Are people in sexless marriages more likely to get divorced?
In my studies, as well as others, people in sexless marriages report that they are more likely to have considered divorce, and that they are less happy in their marriages.

Some of our former respondents have kept in touch with me, and the happiest ones are actually those that have moved on to other partners. It may be that lack of sex is a signal that all intimacy in a marriage is over, and that both would be happier in other situations. I know that this may not be a popular idea with the religious and political right, but it may be a better solution than staying in a marriage that is hurtful and unfulfilling.

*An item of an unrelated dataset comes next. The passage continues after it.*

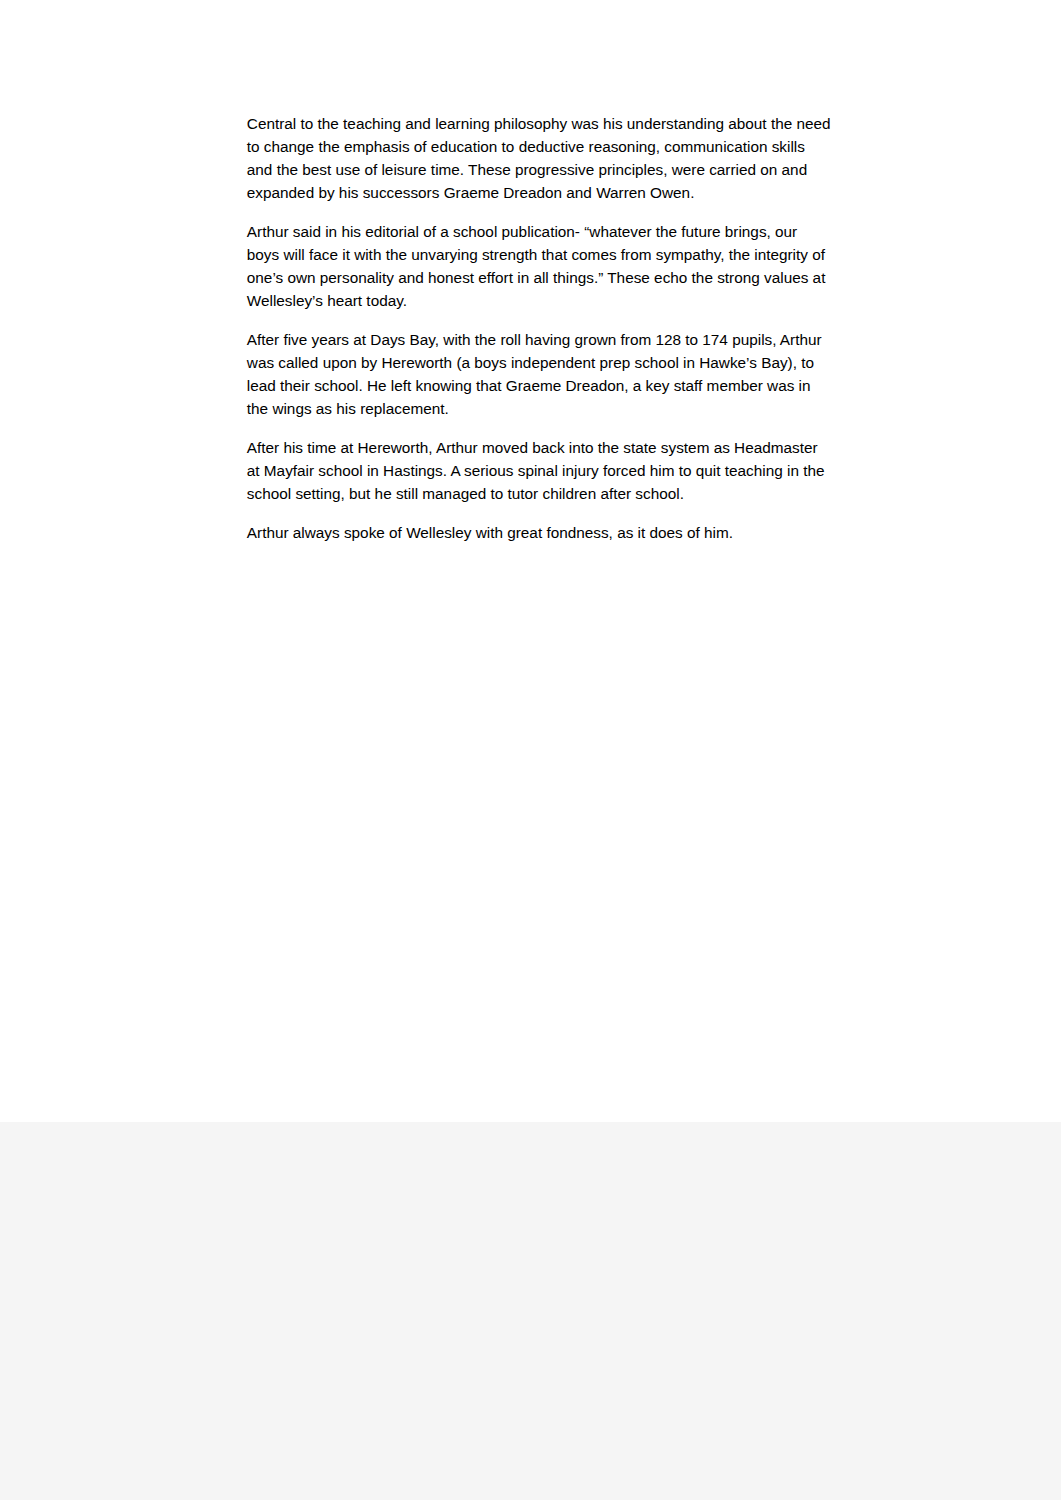Central to the teaching and learning philosophy was his understanding about the need to change the emphasis of education to deductive reasoning, communication skills and the best use of leisure time. These progressive principles, were carried on and expanded by his successors Graeme Dreadon and Warren Owen.
Arthur said in his editorial of a school publication- “whatever the future brings, our boys will face it with the unvarying strength that comes from sympathy, the integrity of one’s own personality and honest effort in all things.” These echo the strong values at Wellesley’s heart today.
After five years at Days Bay, with the roll having grown from 128 to 174 pupils, Arthur was called upon by Hereworth (a boys independent prep school in Hawke’s Bay), to lead their school. He left knowing that Graeme Dreadon, a key staff member was in the wings as his replacement.
After his time at Hereworth, Arthur moved back into the state system as Headmaster at Mayfair school in Hastings. A serious spinal injury forced him to quit teaching in the school setting, but he still managed to tutor children after school.
Arthur always spoke of Wellesley with great fondness, as it does of him.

In sum, these situations are just so complicated. Each couple has to examine their specific histories, their motivations and goals, and whether it is worth it to them to work on putting sex back in the marriage. It can be a difficult task and require that people take emotional and physical steps that aren’t comfortable for them.

I find this very interesting indeed. How about the fact that people let themselves get fat, sloppy and disgusting in the course of their relationships.

Or they get so bored of having sex with each other, they prefer to wash the floors or get a root canal?

Or maybe their man is soo “tapped out” from his daily porn obsession, he is just not “up to” having any more with an actually human being?

Or maybe their man is too selfish to make it satisfying for their woman?

Or maybe both or one person has an intimacy issue and eventually it catches up to their relationship?

Or possibly, there may be an illness or disability or some other physical condition preventing sex?

I’d like to blame my sexless marriage on the 65 pounds I gained from pregnancy that I still haven’t lost 2 years later and on my DH probably hating my guts (figuratively and literally).

What do you think???? Are you in a sexless marriage??? Have you been in a sexless marriage?? How did you resolve it?